== Exercise directions ==
Reproduce the data below word for word, leaving out the pictures.

* * * * * * * * *

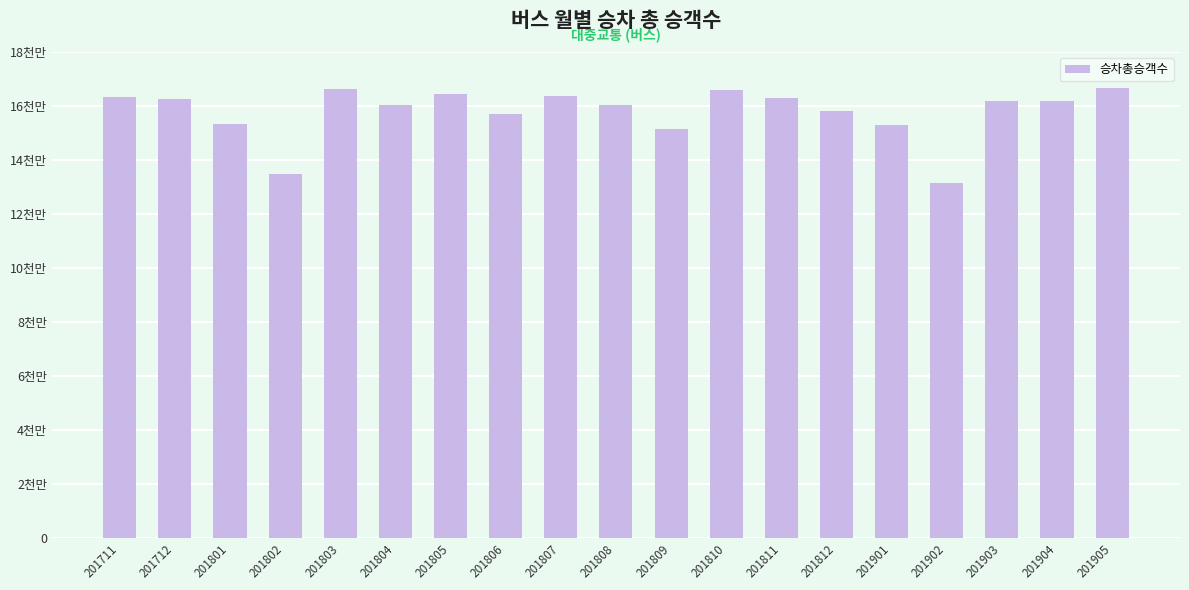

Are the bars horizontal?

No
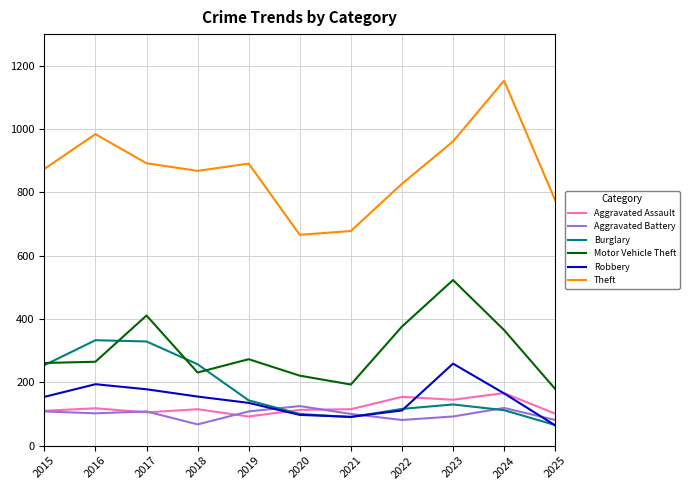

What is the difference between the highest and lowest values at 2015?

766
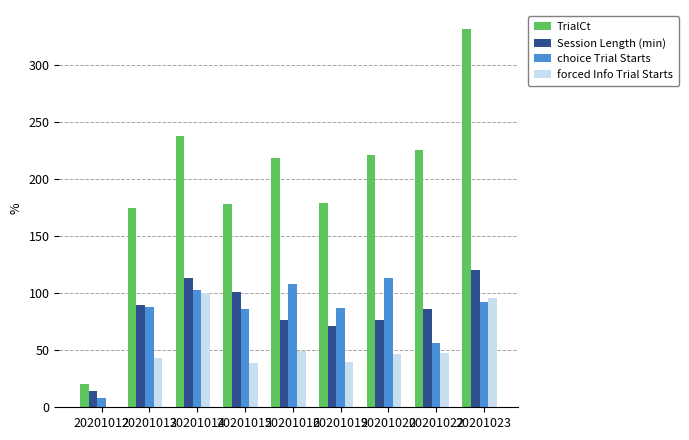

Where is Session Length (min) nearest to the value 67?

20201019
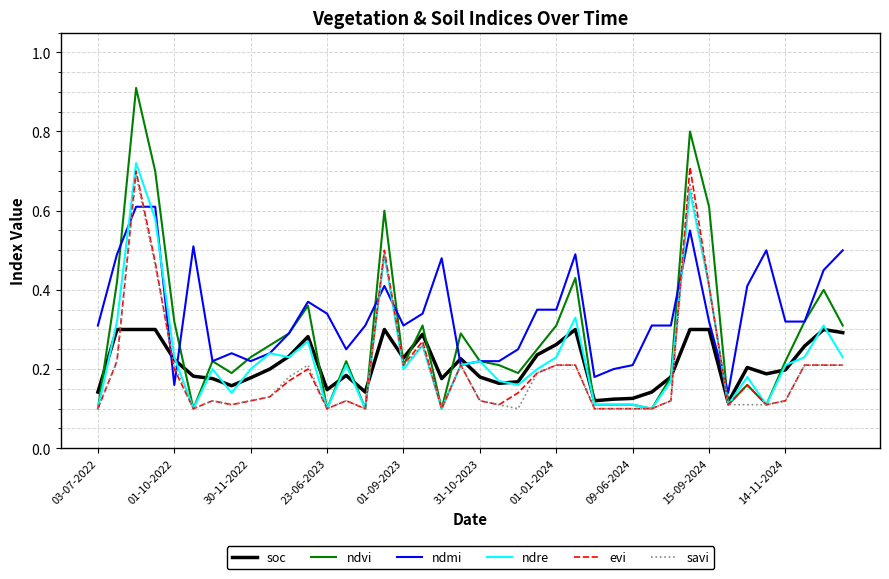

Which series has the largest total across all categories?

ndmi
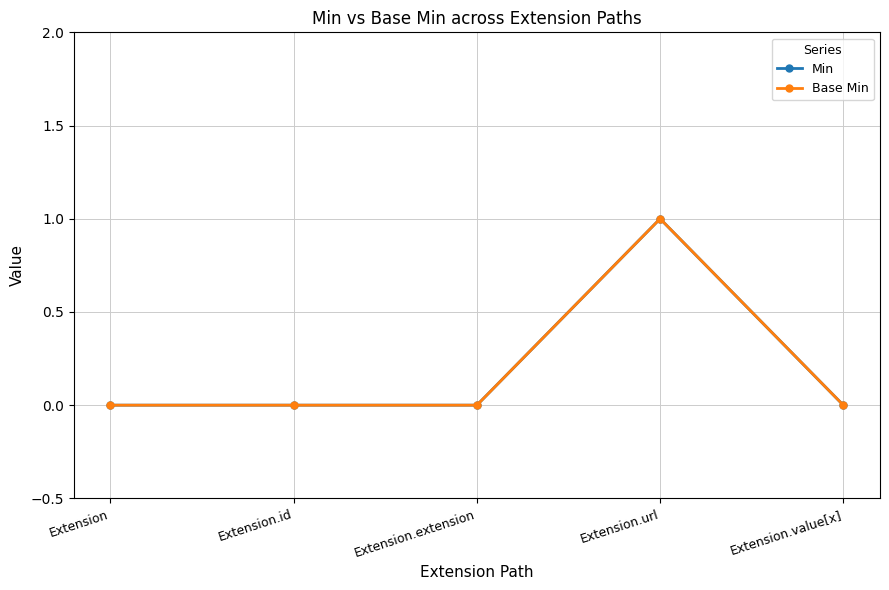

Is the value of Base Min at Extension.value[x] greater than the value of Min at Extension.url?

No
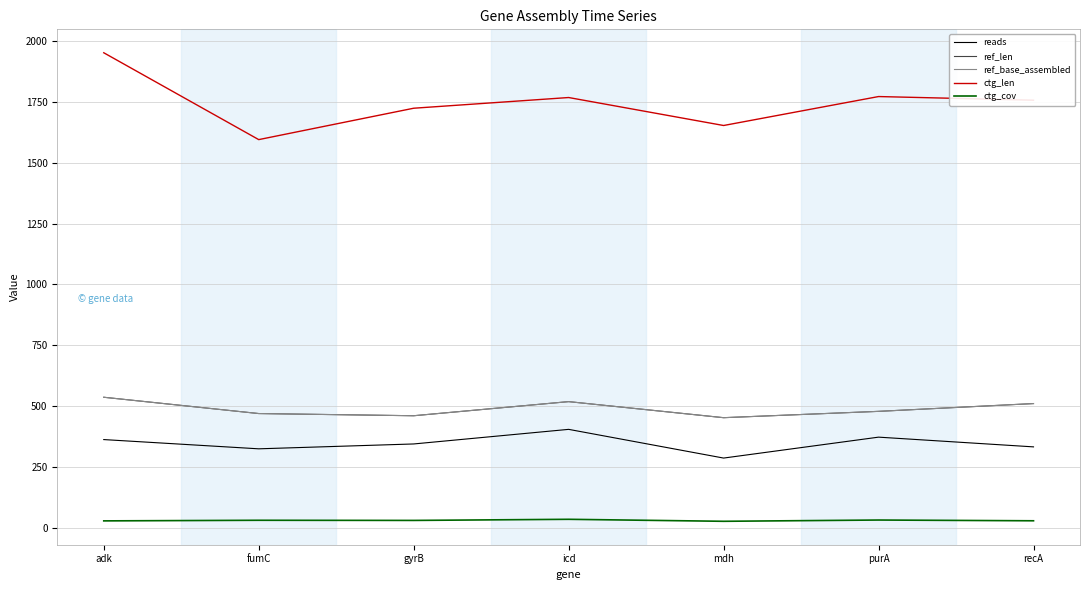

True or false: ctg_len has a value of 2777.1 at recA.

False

* * * * * * * * *

== Reply ==
Are the bars horizontal?

No

What is the difference between the highest and lowest values at 2015?

766

Where is Session Length (min) nearest to the value 67?

20201019

Which series has the largest total across all categories?

ndmi

Is the value of Base Min at Extension.value[x] greater than the value of Min at Extension.url?

No

True or false: ctg_len has a value of 2777.1 at recA.

False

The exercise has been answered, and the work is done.